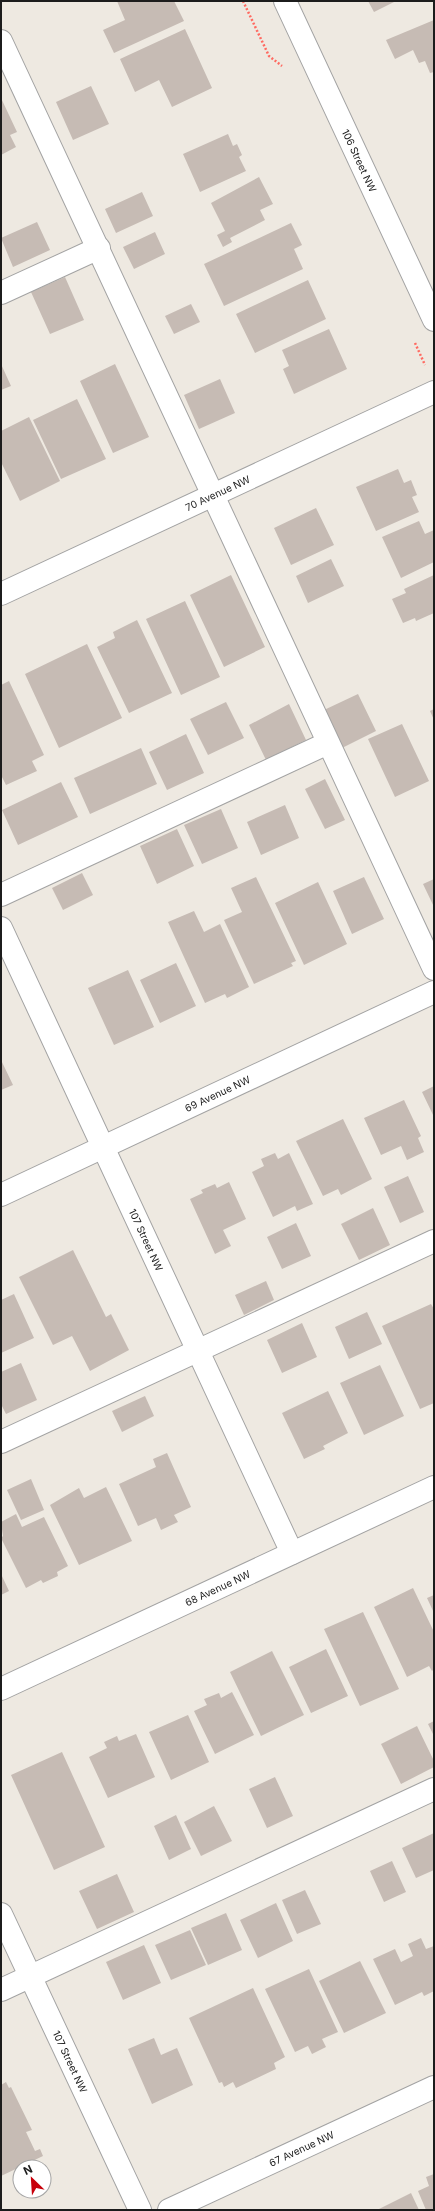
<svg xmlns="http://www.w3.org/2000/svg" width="435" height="2211" viewBox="0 0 435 2211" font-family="Inter,sans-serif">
<rect width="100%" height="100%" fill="#eee9e1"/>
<path fill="#c6bbb4" d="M117,1H174L184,21L114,53L103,30L125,20Z
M368,1H396L374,12Z
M434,20V72L430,73L425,61L419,63L413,50L395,59L386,40Z
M185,29L212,88L172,107L159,80L135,92L120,59Z
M91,86L109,124L73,140L56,102Z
M1,98L17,132L10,135L16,147L1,155Z
M228,134L233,146L237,144L242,155L239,157L246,171L200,192L183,154Z
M259,177L273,204L260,210L265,220L230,238L232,242L223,247L217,235L225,231L211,203Z
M142,192L153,216L116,233L105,209Z
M37,222L50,250L13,267L1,238Z
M291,223L302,245L294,249L303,269L224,306L204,264Z
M155,232L165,254L134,269L123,247Z
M65,277L84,320L50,334L31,292Z
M308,280L326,319L255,353L236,314Z
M191,304L200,322L174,334L165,316Z
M329,329L347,369L294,394L283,369L289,366L282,350Z
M1,364L11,386L1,390Z
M115,364L149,437L113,453L80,381Z
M220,379L235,413L199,429L184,395Z
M77,399L106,459L61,479L33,420Z
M29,417L60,481L20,501L1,462V431Z
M398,469L404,483L411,480L417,495L412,497L419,512L376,531L356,487Z
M316,508L334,545L291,565L274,528Z
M419,521L425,534L434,530V562L401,578L382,537Z
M331,559L344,586L308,603L296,576Z
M231,575L265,647L224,667L190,595Z
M434,575V613L416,621L415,618L403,623L392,599L406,593L404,589Z
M185,601L220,677L181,695L146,619Z
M137,620L172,693L129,713L97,647L115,638L113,632Z
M87,644L122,718L59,748L25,674Z
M9,681L44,755L32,761L37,771L6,785L1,775V685Z
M358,694L376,731L342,748L324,710Z
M226,702L244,738L208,755L190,719Z
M289,704L306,740L266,760L249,725Z
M434,709V720L430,711Z
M402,724L429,781L395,797L368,739Z
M186,734L204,773L167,790L149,752Z
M141,748L157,784L90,814L74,778Z
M325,779L345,820L325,829L305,789Z
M61,782L78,817L18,845L2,810Z
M285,805L299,838L261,855L247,822Z
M221,809L238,848L202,864L184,825Z
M177,829L194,866L157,884L140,846Z
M82,873L93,895L63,910L52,888Z
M256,877L296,961L291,963L293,966L254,984L224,920L242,912L231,888Z
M364,877L384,919L352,934L333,891Z
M434,879V907L423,884Z
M318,882L347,944L304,965L275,903Z
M194,911L204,932L220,924L249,987L227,998L225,994L205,1003L168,922Z
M176,963L196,1006L160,1023L140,980Z
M128,970L154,1027L114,1045L88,988Z
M1,1060L13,1085L1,1090Z
M434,1086V1117L422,1092Z
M404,1100L421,1136L418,1138L424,1152L407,1160L401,1146L381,1155L364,1118Z
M343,1119L372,1179L341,1195L338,1189L323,1196L296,1141Z
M275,1153L278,1159L289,1153L313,1204L297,1211L295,1206L273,1217L252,1172L264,1166L261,1159Z
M408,1176L424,1212L400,1223L384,1187Z
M229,1182L246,1219L223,1230L231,1246L215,1254L190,1199L203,1193L201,1190L215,1184L217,1188Z
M373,1208L390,1245L359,1260L341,1224Z
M296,1223L311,1256L282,1269L267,1237Z
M73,1250L106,1317L111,1314L129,1350L90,1371L72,1336L53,1345L19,1277Z
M266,1281L274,1300L244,1315L235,1295Z
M14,1294L34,1338L1,1353V1300Z
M431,1304L434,1309V1403L420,1409L382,1326Z
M367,1312L382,1344L349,1359L335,1327Z
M302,1323L317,1357L282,1373L267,1340Z
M21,1363L37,1400L6,1414L1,1404V1372Z
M380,1365L404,1416L364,1435L340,1383Z
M328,1391L348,1433L323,1446L325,1449L304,1459L282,1413Z
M145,1396L154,1416L122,1432L112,1411Z
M167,1453L191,1507L174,1515L178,1522L161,1530L156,1518L138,1526L119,1484L156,1467L153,1459Z
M31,1479L44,1510L21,1520L7,1490Z
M106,1487L132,1541L79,1565L50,1505L79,1488L84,1498Z
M16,1514L22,1527L44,1517L68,1566L57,1572L58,1576L43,1583L41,1580L26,1588L1,1538L3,1536L1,1522Z
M1,1574L9,1591L1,1595Z
M413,1588L434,1632V1669L432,1671L429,1666L407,1677L374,1607Z
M434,1595V1613L427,1598Z
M363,1612L399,1689L360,1706L324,1629Z
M326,1649L348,1696L311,1713L289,1667Z
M272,1651L304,1715L261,1736L230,1672Z
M232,1692L254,1735L215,1754L194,1711L207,1705L204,1699L219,1693L221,1698Z
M188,1715L209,1762L171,1780L149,1732Z
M434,1721V1736L428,1724Z
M417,1726L434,1761V1767L401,1784L381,1744Z
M136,1734L155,1777L108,1798L89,1757L107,1748L104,1742L117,1736L119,1741Z
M62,1752L105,1847L54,1870L11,1775Z
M275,1777L293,1816L267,1828L249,1789Z
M214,1806L232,1841L201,1856L184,1822Z
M176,1815L191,1849L169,1860L154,1826Z
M434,1833V1870L416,1878L402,1848Z
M392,1861L406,1892L384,1902L370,1871Z
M117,1874L134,1912L97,1929L79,1891Z
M305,1890L321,1924L297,1934L282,1900Z
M276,1903L293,1941L258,1958L240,1920Z
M226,1913L242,1950L208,1965L191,1928Z
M190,1930L206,1965L171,1980L155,1945Z
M421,1938L426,1949L434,1946V1991L424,1996L422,1992L395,2005L373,1959L395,1949L401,1962L413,1956L408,1944Z
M144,1945L161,1983L123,2000L106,1962Z
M360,1961L386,2013L344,2033L319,1981Z
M309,1969L338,2032L322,2039L326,2047L312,2054L308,2046L295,2052L265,1989Z
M253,1988L285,2057L274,2063L276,2069L236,2088L233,2082L224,2087L222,2082L219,2083L189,2018Z
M154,2038L161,2055L177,2048L193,2085L152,2104L128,2049Z
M6,2082L9,2088L11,2087L32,2130L26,2132L35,2151L40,2149L43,2156L1,2176V2085Z
M434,2174V2210H426L418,2191L429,2186L426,2177Z
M411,2193L419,2210H377Z"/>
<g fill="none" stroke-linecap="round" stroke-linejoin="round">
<defs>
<g id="minor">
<path id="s1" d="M285,1L434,320"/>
<path d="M1,41L434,969"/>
<path d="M1,293L99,248"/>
<path id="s2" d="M1,594L434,392"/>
<path d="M1,895L328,743"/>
<path id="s3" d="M1,928L292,1553"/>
<path id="s4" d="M1,1195L434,992"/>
<path d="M1,1442L434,1241"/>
<path id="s5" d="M1,1689L434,1487"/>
<path id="s6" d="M1,1914L140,2210"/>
<path d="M1,1990L434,1789"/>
<path id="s7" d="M169,2210L434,2087"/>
</g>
</defs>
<use href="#minor" stroke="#a3a3a3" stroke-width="24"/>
<path stroke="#ff6a61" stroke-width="2.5" stroke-dasharray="2 2" stroke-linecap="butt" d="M243,1L269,56L282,66
M415,343L425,365"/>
<use href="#minor" stroke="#fff" stroke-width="22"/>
</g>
<g text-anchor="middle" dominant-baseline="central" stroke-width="3" stroke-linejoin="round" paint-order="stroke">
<g font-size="10" fill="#1c1c1c" stroke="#fff">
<text stroke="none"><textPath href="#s1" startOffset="176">106 Street NW</textPath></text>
<text stroke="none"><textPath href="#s2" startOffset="239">70 Avenue NW</textPath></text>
<text stroke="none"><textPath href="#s4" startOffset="239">69 Avenue NW</textPath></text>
<text stroke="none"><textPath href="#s3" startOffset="344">107 Street NW</textPath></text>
<text stroke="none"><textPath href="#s5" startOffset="239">68 Avenue NW</textPath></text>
<text stroke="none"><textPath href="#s6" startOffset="163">107 Street NW</textPath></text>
<text stroke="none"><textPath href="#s7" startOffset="146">67 Avenue NW</textPath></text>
</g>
</g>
<rect width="435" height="2211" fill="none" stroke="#1c1c1c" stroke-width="4"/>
<g transform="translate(32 2179) rotate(335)"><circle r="19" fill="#ffffff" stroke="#a4a4a4"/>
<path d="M0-3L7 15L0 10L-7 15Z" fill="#c8000a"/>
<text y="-6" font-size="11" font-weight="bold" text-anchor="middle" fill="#1c1c1c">N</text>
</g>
</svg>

::::

## [WHAT IS BEING ASKED]
The lines to copy are those in the listing that contain "size".

## [SOLVED EXERCISE]
<g font-size="10" fill="#1c1c1c" stroke="#fff">
<text y="-6" font-size="11" font-weight="bold" text-anchor="middle" fill="#1c1c1c">N</text>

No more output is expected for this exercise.